[Task data Boundary: Start]

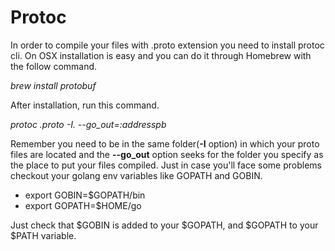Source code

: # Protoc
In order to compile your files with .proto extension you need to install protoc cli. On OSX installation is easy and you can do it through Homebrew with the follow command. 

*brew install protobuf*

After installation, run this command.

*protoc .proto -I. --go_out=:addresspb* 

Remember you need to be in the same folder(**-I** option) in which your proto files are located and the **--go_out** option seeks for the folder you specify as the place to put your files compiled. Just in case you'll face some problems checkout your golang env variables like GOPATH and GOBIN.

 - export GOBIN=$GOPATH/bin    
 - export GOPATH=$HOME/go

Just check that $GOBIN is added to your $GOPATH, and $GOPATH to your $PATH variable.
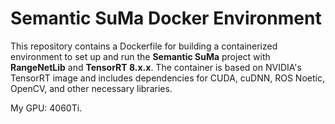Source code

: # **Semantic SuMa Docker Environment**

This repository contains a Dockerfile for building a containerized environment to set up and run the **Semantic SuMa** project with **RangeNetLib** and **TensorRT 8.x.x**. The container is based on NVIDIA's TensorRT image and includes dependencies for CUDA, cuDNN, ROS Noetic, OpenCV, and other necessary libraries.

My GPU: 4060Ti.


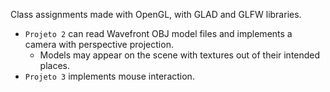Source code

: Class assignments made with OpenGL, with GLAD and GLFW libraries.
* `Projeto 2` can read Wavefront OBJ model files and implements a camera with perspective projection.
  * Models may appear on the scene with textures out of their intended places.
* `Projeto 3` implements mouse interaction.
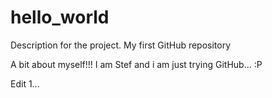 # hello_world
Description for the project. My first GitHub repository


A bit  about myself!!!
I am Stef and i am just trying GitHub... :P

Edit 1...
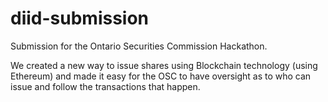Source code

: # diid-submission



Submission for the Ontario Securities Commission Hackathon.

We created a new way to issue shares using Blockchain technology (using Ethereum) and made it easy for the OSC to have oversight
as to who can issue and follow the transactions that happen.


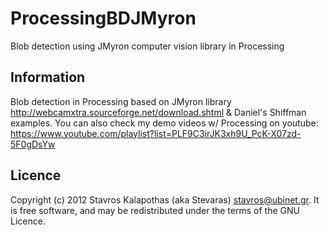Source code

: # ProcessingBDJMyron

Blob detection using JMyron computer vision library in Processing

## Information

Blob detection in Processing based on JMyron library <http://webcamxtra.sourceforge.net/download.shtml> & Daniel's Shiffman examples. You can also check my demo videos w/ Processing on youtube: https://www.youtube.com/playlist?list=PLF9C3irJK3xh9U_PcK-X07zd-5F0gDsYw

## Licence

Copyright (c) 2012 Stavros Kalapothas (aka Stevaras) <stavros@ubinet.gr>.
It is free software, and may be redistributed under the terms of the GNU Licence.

[Task data Boundary: End]
[Task data Boundary: Start]

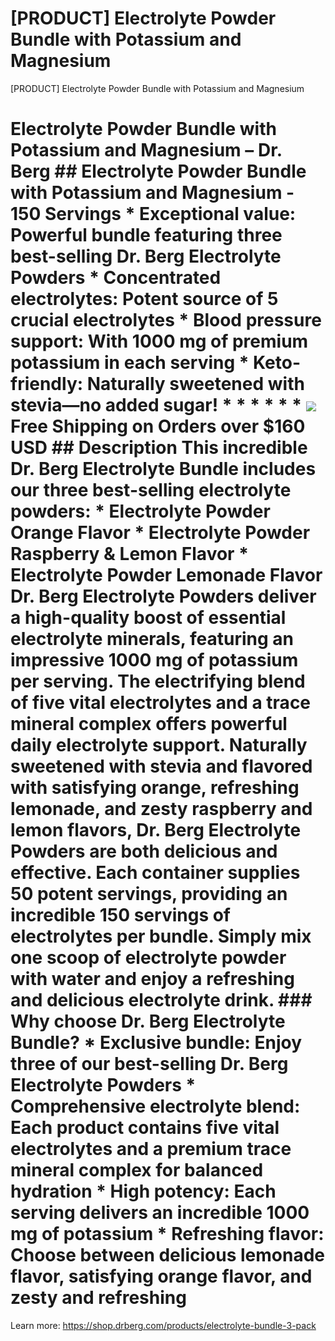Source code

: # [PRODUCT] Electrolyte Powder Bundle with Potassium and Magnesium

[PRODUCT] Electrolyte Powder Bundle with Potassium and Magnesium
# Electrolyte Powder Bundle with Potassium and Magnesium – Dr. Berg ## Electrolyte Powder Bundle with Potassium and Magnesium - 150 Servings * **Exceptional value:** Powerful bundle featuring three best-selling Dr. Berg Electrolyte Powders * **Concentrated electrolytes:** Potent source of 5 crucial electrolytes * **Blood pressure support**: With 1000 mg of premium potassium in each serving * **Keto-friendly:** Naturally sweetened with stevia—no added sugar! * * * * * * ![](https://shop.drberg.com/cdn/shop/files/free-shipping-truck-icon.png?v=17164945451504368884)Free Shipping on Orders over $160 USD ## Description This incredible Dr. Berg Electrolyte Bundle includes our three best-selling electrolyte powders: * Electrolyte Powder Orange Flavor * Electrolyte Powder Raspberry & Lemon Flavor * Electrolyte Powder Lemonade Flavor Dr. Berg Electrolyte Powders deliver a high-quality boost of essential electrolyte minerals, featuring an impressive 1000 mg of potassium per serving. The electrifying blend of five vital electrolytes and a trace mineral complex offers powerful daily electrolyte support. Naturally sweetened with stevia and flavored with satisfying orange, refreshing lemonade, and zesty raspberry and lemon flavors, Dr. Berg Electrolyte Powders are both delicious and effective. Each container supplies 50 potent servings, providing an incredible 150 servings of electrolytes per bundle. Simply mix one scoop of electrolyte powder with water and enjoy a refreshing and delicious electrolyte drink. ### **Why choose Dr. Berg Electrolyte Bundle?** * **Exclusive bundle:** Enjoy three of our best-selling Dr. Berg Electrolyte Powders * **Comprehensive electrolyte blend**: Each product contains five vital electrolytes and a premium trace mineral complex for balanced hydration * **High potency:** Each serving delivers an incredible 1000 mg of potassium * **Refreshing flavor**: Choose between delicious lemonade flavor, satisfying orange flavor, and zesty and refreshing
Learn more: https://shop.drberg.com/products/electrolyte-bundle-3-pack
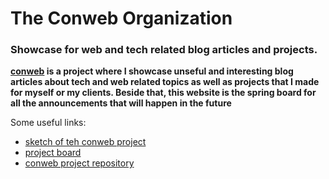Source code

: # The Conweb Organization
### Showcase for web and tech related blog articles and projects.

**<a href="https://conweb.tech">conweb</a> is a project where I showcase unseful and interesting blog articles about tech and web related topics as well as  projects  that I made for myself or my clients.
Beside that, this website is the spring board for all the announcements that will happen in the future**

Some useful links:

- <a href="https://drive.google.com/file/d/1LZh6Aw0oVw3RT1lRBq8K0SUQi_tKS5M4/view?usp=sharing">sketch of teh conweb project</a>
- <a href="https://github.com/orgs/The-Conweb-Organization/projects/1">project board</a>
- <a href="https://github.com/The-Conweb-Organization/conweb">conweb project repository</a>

[Task data Boundary: End]

Prompt:
As the answer, set down only the lines from the data above between the one holding "Copyright (c) 2012" and the one holding "It is free software, and", inclusive, exactly as they read.

Final answer:
Copyright (c) 2012 Stavros Kalapothas (aka Stevaras) <stavros@ubinet.gr>.
It is free software, and may be redistributed under the terms of the GNU Licence.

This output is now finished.